Cloudflare is a US company, and the US CLOUD Act reaches US companies regardless of where their disks spin.6 Independence is not “European servers” but a non-US-owned provider. Infomaniak and Exoscale both operate under Swiss jurisdiction in their own data centres,7 Scaleway and OVHcloud in France, Hetzner in Germany, Gcore out of Luxembourg, bunny.net out of Slovenia. Bunny started as a pure CDN and has been quietly assembling a Cloudflare-shaped silhouette – S3-compatible storage, a Deno-based edge scripting runtime, and Bunny Shield for WAF and DDoS.8 It is the most plausible “European Cloudflare-lite” today. 9 But, if sovereignty survives threats – of taxes or withdrawal of military aid – is a different question.

A European stack could be a Swiss or German VPS – Infomaniak, Exoscale, or Hetzner – running Node or Bun. SQLite on local disk, or Turso if I wanted it replicated.10 Bunny in front for the CDN. And an accepted, eyes-open downgrade in DDoS protection. That means managing a server instead of leaning on a free serverless tier. A question of convenviance.

Footnotes

  1. Eikon (Greek εἰκών, “image”) is a personal Instagram-style media microblog – push a photo and a caption from any device and it appears almost instantly in a public feed. It runs as a single Cloudflare Worker.

  2. “How I moved my digital stack to Europe”. The author moved analytics to self-hosted Matomo, mail to Proton, compute and storage to Scaleway, backups to OVHcloud – but kept Cloudflare, reasoning that it fronts already-public data.

  3. Workers execute as V8 isolates: many lightweight JavaScript contexts share one process, rather than each request spinning up a container or micro-VM. The practical payoff is near-zero cold start. Deno Deploy uses a similar isolate model; most others (Lambda, Fastly Compute, container-based “edge” runtimes) do not.

  4. Vercel’s Edge Functions / Edge Runtime ran on Cloudflare Workers infrastructure for several years before Vercel migrated to its own platform – a neat illustration of how often Cloudflare sits beneath its competitors rather than beside them.
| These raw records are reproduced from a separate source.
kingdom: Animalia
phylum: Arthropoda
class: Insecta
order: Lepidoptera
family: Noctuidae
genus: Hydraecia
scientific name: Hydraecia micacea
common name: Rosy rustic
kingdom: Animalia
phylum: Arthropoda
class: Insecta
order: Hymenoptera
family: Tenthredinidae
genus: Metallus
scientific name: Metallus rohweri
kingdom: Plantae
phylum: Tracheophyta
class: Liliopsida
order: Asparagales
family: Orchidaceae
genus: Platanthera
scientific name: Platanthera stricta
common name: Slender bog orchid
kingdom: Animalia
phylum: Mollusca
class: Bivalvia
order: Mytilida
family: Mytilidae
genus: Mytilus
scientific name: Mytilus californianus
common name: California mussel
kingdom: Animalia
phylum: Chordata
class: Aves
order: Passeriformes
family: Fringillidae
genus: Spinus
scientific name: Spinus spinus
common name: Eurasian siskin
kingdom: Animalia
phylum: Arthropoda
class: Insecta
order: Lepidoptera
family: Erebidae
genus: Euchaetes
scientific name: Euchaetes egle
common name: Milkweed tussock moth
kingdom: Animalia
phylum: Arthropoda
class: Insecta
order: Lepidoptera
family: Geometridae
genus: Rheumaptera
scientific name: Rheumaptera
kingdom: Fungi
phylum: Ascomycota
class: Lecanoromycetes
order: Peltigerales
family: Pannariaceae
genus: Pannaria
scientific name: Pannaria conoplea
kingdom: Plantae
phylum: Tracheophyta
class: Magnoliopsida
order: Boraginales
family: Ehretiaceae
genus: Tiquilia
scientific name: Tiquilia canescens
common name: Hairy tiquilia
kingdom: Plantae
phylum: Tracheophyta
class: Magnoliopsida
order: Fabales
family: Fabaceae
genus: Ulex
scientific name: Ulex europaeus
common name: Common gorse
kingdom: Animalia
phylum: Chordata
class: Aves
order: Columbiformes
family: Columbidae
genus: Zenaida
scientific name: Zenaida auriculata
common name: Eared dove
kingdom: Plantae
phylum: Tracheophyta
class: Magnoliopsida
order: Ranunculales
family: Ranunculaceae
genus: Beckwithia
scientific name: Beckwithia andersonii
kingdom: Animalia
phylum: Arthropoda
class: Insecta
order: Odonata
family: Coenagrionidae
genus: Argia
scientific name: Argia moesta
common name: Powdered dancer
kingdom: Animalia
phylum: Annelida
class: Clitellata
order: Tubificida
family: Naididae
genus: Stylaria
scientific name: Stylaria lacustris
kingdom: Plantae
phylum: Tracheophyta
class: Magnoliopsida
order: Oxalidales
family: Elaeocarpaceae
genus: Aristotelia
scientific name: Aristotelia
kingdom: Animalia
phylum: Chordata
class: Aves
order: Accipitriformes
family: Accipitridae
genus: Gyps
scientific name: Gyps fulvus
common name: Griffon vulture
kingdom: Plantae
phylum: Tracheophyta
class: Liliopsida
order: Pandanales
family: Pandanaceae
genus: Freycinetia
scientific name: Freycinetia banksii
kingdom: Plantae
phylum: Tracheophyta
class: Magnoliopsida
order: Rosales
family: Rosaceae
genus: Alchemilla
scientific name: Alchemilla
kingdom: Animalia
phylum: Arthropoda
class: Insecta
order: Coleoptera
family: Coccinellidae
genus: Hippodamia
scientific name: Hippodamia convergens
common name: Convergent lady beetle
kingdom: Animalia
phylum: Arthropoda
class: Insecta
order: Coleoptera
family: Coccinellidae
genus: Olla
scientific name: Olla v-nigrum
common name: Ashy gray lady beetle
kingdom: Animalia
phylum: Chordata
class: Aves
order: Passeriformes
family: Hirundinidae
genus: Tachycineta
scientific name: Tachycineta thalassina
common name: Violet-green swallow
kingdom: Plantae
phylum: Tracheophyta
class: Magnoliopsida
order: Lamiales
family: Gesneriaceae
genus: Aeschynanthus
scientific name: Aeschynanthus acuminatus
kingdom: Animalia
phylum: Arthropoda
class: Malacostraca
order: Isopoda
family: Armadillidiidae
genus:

  5. Cloudflare R2 charges for storage and operations but not for egress bandwidth, in deliberate contrast to AWS S3 and most S3-compatible stores. For an image-serving workload this is often the dominant cost line elsewhere.

  6. The Clarifying Lawful Overseas Use of Data (CLOUD) Act of 2018 lets US authorities compel US-based providers to hand over data under their control regardless of where in the world that data is physically stored. EU data-residency options do not change the jurisdiction of the company holding the keys.

  7. Infomaniak operates its own data centres in Switzerland and markets strongly on Swiss jurisdiction and energy use. Exoscale (owned by the Austrian A1 group) runs Swiss and EU regions with S3-compatible object storage and compute. Switzerland sits outside the EU, with its own Federal Act on Data Protection (revised 2023), and is bound to neither US nor EU disclosure regimes.

  8. bunny.net began as a CDN and has since added S3-compatible Edge Storage, a Deno-based Edge Scripting runtime, Magic Containers, DNS, and Bunny Shield (WAF/DDoS). It is European-owned and the closest thing to an integrated Cloudflare alternative on the continent – though not at Cloudflare’s network scale.

  9. Scaleway (Iliad group, France), OVHcloud (France), Hetzner (Germany – cheap VPS plus S3-compatible object storage), Gcore (headquartered in Luxembourg, with its own global CDN, edge functions, and DDoS protection), bunny.net (Slovenia).

  10. Turso is a managed service built on libSQL, an open-source fork of SQLite that adds a network/HTTP protocol and edge replication. Because the dialect is SQLite, a schema written for Cloudflare D1 ports to it almost unchanged.